Lazy, emotive journalism worthy of a british red top.

3/10 Stay after class
 
#9
gingwarr beat me to it, but I will add this little tid bit.

Most news printed about soldiers and military, in the US at least, is about fcuk ups; Abu Ghrab, weddings bombed, civilians killed, etc. It is also critical of their leadership including the civilian leadership from CinC down. And they seem to be fixated on how many of their fellow soldiers have lost their life, keeping a running tally and reporting and bombastic fashion when anoth 10, 50, 100, 1000 have died. The motto of the journo is if it bleeds it leads.

The journos, as well as some politicians Charles Rangel comes to mind, think that the enlisted is some poor mind numb down on his luck country bumpkin, and entlisted only because he couldn't find any other job. That officers are pompus control freaks on a power trip. This sterotyping on the journos part is evident in their reporting, and is clearly evident in the article posted above. The military doesn't hate the press, hell they protect the press. The press in the US is protected by the Constitution and a soldier takes a oath to support and defend the Constitution. Thereby ensuring the press the freedom of speech.

I know some that resent, mind you not hate, the press. Here they are protecting their freedom and yet these ingrates can't find it in them to put some positives in print, so some successes. Those that I know don't expect a cheerleading press, that's what the Stars and Stripes and AFN is for, but they would appreciate some balance.

Hey but what do I know I was only entlisted, and in the four years I served I was taught to not think for myself :roll:
 
#10
Is it reasonable to differentiate between front line independent journalists,

(who throw themselves around dangerous places, sporting fishing waist coats, a camera bag and big balls)

and the

UK US/office based journalists that choose content and direct the "flavour" of news pieces? (the leechs)

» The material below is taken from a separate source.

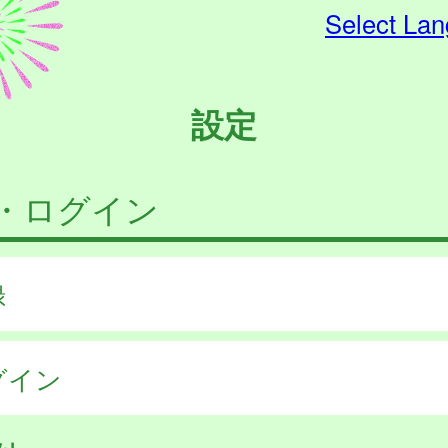
Select La
設定
・ログイン
録
グイン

Do the armed forces have more respect for the former?

thegimp
 
#11
I've been following Ralph Peters for a while and also read http://michaelyon.blogspot.com/2005/07/do-they-know.html
It was really the contrast between them and Fred that led me to post this to see how near each was. Obviously, press guys have to follow the line of their editors. My reading of things here is that the UK troops are still able to make their own minds up as to who is and who isn't worth their salt.
There is just so much happening in Iraq that it is difficult to know just what is really going down.